Give again, exactly, every line of the entries below from the one that has "melanoma stained with" to the last.

- Collected data -
====

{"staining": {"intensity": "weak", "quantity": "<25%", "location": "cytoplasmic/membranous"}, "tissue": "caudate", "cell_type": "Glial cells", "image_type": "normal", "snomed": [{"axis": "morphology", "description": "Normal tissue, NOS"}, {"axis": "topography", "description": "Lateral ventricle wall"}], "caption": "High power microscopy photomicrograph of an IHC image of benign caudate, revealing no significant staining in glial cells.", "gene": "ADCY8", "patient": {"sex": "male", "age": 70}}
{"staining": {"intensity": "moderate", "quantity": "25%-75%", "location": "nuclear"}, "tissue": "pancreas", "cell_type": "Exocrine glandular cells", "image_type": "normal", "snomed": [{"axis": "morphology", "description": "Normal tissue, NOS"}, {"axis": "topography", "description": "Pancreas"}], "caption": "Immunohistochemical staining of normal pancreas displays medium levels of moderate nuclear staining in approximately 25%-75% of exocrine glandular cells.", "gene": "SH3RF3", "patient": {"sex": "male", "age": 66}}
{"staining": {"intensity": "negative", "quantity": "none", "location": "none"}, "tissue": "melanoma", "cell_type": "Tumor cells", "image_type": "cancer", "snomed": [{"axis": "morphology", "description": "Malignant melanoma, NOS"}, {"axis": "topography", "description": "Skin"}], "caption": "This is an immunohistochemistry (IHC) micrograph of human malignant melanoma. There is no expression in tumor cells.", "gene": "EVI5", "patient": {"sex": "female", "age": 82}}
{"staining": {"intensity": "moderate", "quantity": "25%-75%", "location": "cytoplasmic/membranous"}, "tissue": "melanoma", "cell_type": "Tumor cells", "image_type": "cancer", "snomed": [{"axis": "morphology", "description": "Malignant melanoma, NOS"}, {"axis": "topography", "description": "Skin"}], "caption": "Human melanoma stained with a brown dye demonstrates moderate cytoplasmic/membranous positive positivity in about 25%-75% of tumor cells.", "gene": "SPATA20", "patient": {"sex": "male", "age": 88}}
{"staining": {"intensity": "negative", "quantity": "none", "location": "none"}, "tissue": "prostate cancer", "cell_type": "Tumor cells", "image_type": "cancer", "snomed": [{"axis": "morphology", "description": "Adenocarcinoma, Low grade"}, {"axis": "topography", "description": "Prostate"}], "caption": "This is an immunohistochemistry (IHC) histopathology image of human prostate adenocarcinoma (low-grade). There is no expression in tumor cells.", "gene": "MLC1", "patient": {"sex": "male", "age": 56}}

====

- OUTPUT FOR THIS EXERCISE -
{"staining": {"intensity": "moderate", "quantity": "25%-75%", "location": "cytoplasmic/membranous"}, "tissue": "melanoma", "cell_type": "Tumor cells", "image_type": "cancer", "snomed": [{"axis": "morphology", "description": "Malignant melanoma, NOS"}, {"axis": "topography", "description": "Skin"}], "caption": "Human melanoma stained with a brown dye demonstrates moderate cytoplasmic/membranous positive positivity in about 25%-75% of tumor cells.", "gene": "SPATA20", "patient": {"sex": "male", "age": 88}}
{"staining": {"intensity": "negative", "quantity": "none", "location": "none"}, "tissue": "prostate cancer", "cell_type": "Tumor cells", "image_type": "cancer", "snomed": [{"axis": "morphology", "description": "Adenocarcinoma, Low grade"}, {"axis": "topography", "description": "Prostate"}], "caption": "This is an immunohistochemistry (IHC) histopathology image of human prostate adenocarcinoma (low-grade). There is no expression in tumor cells.", "gene": "MLC1", "patient": {"sex": "male", "age": 56}}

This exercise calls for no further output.